Kararımızın önceden söylenmesi kamuoyunda yansıması diğer Alevi kurumlarımızın karşı eksik davranılmasını sağladı. Ancak unutulmasın ki biz miting kararı aldık bunun ortaklaşması için öncelikli adıma ihtiyaç bulunmaktadır.”
“RIZALIK ŞEHRİ ÜZERİNE KURULMUŞ BİR YAŞAMIN İÇİNDEN GELİYORUZ”
Çağrı metninde “17 Eylül mitingine katılmak istemeyen bazı kurumlarımız (Cem Evlerimiz) buraya can simidi gibi sarılmasına neden oldu. Hatta kamuoyuna açıklama yapacak şekilde ileri giderek.” ifadeleri kullanılarak şöyle devam edildi;
“Ancak bu eksiklik bizim kendi eksikliğimizdir. Eyvallah kabul ediyoruz bunu gideririz. Biz bu topraklarda önemli bir inancın parçalarıyız. Geçmişten bugüne Rızalık şehri üzerine kurulmuş bir yaşamın içinde geliyoruz. Bu nedenle kendi sorunlarımızı kendi darlarımızda çözmeliyiz. Yapılan miting yanlıştır denmemiş ama utanarak altını boşaltmak isteyen bir tutum sergilenmektedir. Bunu kendi taleplerinin içine koyduğu yaklaşımla ifade etmektedir.
Değerli canlar bizler bu mitingle ne yapıyoruz. Bu eksiklikler mi konuşulmalı yoksa yapılmak istenilen bu önemli adıma katkı koyarak eksikleri beraber mi tamamlamalıyız.”
“HANGİ ALEVİ BU MÜFREDATA SESSİZ KALABİLİR”
Çağrı metninde “Bizler ABF ve Bileşenleri ile geleceğimizin yok edilmesi için atılan bu adıma karşı bir tutum ve tavır almayı hedefledik. Burada siyasal bir gelecek beklentisinden bahsedemeyiz. Üstelik böylesi süreçlerde kimse bunu yapmaz. Çünkü hangi Alevi bu müfredata hayır demez. Hangi Alevi bu duruma sesiz kalmayı ister.
Ancak bu saldırı bugünle sınırlı bir saldırı değildir. Bu saldırı bugünün çocukları, yarınımız olan 30 ile 50 yıllık geleceğimizin değiştirilmesinden hatta bu sistemle Alevi inancının geleceğe taşınması ortadan kaldırılıyor.
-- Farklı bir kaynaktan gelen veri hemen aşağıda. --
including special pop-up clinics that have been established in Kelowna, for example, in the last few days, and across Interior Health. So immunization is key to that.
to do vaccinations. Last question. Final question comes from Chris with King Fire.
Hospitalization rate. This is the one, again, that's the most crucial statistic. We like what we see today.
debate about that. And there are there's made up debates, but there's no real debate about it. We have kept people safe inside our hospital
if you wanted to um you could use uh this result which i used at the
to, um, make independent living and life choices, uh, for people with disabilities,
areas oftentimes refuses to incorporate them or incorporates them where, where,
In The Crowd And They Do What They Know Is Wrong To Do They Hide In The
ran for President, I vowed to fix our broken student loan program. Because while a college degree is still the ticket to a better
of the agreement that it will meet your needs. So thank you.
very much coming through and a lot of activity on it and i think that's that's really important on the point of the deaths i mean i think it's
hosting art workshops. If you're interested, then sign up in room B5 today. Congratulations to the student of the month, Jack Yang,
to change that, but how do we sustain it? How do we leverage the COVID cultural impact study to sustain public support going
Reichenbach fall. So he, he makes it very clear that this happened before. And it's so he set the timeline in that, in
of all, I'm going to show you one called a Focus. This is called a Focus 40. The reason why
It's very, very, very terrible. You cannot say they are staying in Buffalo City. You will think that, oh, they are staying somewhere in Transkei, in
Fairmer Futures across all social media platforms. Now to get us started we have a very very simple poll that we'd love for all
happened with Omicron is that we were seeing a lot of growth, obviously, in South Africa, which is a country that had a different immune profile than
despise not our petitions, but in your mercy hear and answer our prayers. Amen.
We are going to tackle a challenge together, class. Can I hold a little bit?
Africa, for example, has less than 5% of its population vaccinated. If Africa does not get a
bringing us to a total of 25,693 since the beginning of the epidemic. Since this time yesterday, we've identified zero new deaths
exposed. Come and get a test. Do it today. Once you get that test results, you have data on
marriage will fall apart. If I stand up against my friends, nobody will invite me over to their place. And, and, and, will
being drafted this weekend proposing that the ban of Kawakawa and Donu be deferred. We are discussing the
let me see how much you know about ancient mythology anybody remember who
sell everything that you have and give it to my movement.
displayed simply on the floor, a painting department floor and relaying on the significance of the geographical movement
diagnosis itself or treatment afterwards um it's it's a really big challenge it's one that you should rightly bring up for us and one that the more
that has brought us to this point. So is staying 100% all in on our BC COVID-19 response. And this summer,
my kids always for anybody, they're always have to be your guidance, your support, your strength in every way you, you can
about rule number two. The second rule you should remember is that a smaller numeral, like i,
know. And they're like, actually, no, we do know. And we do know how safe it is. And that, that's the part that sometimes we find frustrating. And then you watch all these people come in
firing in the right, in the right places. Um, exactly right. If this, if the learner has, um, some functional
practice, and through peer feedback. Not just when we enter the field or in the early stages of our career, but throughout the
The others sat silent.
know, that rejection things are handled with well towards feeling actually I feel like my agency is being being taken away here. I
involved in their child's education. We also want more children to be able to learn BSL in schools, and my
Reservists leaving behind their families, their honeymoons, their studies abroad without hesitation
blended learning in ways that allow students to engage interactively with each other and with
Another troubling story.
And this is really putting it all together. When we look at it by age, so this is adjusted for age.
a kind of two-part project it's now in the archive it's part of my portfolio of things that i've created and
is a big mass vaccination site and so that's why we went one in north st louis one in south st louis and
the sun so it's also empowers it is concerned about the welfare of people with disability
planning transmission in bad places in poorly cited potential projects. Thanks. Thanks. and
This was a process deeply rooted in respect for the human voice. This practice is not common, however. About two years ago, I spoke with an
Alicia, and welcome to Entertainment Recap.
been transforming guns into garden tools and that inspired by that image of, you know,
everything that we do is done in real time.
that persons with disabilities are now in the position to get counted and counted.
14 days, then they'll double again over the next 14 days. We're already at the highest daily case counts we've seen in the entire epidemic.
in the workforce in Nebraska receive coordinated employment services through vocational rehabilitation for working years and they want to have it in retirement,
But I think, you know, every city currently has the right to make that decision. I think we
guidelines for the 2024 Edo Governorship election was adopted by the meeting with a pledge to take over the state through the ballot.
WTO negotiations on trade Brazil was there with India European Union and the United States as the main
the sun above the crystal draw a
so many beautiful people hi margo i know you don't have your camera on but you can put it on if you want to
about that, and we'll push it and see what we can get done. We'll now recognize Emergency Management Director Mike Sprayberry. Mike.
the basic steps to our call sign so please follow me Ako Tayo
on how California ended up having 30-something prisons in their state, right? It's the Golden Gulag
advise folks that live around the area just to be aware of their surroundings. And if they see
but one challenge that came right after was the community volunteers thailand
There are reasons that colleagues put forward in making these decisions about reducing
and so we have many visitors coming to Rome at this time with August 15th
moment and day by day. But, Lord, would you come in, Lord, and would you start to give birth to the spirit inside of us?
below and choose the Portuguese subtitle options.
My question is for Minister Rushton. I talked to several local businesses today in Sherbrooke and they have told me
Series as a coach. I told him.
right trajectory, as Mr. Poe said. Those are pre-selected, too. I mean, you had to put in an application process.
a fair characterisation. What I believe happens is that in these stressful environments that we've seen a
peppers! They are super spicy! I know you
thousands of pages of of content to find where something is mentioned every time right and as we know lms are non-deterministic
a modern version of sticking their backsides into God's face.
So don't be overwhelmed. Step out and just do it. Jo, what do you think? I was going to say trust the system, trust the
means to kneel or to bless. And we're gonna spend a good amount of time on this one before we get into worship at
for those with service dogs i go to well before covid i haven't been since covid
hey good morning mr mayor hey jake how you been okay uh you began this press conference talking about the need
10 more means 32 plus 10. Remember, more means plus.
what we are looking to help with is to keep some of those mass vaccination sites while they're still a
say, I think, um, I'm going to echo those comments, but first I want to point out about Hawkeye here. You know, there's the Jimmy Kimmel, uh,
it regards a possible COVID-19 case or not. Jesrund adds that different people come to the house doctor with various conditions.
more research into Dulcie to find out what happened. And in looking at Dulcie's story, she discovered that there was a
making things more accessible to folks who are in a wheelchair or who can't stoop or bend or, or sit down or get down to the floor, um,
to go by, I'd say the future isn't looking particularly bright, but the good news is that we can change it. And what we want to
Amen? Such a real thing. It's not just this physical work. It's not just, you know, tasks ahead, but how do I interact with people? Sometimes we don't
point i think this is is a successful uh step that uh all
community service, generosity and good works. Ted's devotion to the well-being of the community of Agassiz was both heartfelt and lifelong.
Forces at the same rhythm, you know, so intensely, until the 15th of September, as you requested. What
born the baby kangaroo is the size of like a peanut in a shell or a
Kısacası bu süre sonrasında inancımızdan bahsedemeyiz” denildi.
“YOL ULULARIMIZI ESAS ALARAK YAKLAŞMALIYIZ”
Hasan Gülüm imzasıyla yayınlanan metinde “Biz biliyoruz yapılan tek bir mitingle sonuç alınmaz. Ama ne kazandıysak geçmişten bugüne kadar ayakta kaldıysak cem evlerimizden kurumlarımıza kadar kurumsallaştıysak bugün bu kurumlardan söz söylüyorsak unutmayalım hep birlikte pirlerimizle, nebilerimiz ve mürşitlerimiz ile bu yolda ödenen bedellerle oldu. Ancak bu inancı taşımasına rağmen bugün bunu söylemekle ne kadar geçmişimizden koptuğumuzu tarihimize ne kadar yabancılaştığımızı göstermektedir” vurgusu yapıldı.
“KİMSENİN SÖZ SÖYLEYEMEDİĞİ BİR ZAMANDA KONUŞMAK DEĞERLİDİR”
“Bu nedenle bugün içerisinde geçilen süreçte söz söylemek önemlidir” ifadeleriyle altı çizilen metinde “gün birlik günüdür” denilerek şöyle şu çağrıda bulunuluyor:
“Çünkü herkesin susturulmak istendiği bir dönemdir. Bu nedenle kimsenin konuşamadığı, baskılandığı bir dönemde söz söylemek değerlidir.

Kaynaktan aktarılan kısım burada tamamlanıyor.